Saturday I taught a boating safety course for young children (8-13) and adults through the Coast Guard Auxilary. What I always marvel at in these classes is the enthusiasm the children bring to learning about boating. I use a lot of question and answer to develop the themes and the children actively participate. I have noticed that how one handles a wrong answer is critically important. Any negativity in my response and the child shuts down for the rest of the day and stops participating. I think that even at this young age schools have already conditioned the children not to make mistakes.

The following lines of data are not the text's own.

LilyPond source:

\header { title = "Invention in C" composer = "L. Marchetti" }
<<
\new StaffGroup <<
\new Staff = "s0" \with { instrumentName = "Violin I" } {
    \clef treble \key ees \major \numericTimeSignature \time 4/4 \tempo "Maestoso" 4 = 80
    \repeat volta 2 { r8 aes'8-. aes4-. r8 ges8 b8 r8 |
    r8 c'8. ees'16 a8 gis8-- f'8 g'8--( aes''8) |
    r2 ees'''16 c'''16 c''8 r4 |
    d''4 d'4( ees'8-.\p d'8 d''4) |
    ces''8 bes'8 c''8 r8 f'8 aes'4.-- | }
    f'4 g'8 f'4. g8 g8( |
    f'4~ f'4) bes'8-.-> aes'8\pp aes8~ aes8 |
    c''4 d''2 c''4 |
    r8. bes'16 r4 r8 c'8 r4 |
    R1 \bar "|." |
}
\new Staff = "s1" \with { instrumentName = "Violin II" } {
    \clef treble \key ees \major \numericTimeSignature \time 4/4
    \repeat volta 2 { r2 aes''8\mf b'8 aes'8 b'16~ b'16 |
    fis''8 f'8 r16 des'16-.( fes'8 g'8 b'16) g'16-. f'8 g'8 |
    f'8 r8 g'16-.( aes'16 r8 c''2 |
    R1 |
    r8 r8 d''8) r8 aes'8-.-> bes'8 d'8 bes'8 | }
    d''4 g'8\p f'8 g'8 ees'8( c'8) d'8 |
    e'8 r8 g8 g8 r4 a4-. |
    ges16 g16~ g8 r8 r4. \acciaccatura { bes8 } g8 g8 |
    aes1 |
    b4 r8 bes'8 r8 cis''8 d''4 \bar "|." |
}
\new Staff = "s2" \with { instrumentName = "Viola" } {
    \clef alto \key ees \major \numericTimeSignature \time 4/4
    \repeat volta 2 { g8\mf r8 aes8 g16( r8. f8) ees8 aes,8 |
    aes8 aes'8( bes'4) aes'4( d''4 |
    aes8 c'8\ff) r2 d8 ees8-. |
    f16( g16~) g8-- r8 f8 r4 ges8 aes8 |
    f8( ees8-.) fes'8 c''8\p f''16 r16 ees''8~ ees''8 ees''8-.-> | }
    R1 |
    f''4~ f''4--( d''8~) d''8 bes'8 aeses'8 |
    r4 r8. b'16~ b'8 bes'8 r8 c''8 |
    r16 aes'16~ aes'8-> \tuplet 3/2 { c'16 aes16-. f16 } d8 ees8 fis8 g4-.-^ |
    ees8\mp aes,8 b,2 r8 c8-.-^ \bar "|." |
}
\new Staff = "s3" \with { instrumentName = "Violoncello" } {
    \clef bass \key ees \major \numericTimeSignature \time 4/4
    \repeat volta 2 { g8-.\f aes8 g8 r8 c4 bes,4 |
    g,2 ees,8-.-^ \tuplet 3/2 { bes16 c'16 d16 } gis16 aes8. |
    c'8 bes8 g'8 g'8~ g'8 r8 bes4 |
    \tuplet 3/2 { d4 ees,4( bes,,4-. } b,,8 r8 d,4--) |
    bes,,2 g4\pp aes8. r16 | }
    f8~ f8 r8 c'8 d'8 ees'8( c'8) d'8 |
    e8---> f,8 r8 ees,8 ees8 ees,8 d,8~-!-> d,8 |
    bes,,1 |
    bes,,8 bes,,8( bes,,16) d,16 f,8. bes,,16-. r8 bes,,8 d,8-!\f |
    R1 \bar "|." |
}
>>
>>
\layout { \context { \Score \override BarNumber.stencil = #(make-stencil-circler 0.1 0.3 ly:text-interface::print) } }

Talking to one of the parents during the lunch break provided an interesting insight. He talked about how many, many mistakes he had made when he first started boating, but that over time he had become more accomplished. In other words, he had not stopped boating because he had made mistake after mistake. Three observations:
- Boating is a very "hands on" activity with little theory or complex concepts to master before starting out. By doing boating one learns to safely and successfully operate the boat
- When you learn boating by yourself, you have no one to criticize you (except perhaps a terrified wife) and you overcome the mistakes over time
- With thousands of dollars invested in a boat, one is motivated to learn how to do it.
Much of the way one learns boating mirrors Piaget's theory of how children learn. The learning is hands on, self-directed and with little input from a teacher.
I am increasingly coming to enjoy teaching young children. They are like sponges if you do not snuff out their natural enthusiasm. Maybe I should start a charter school using a boat. Wonder how expensive a marine Internet connection is?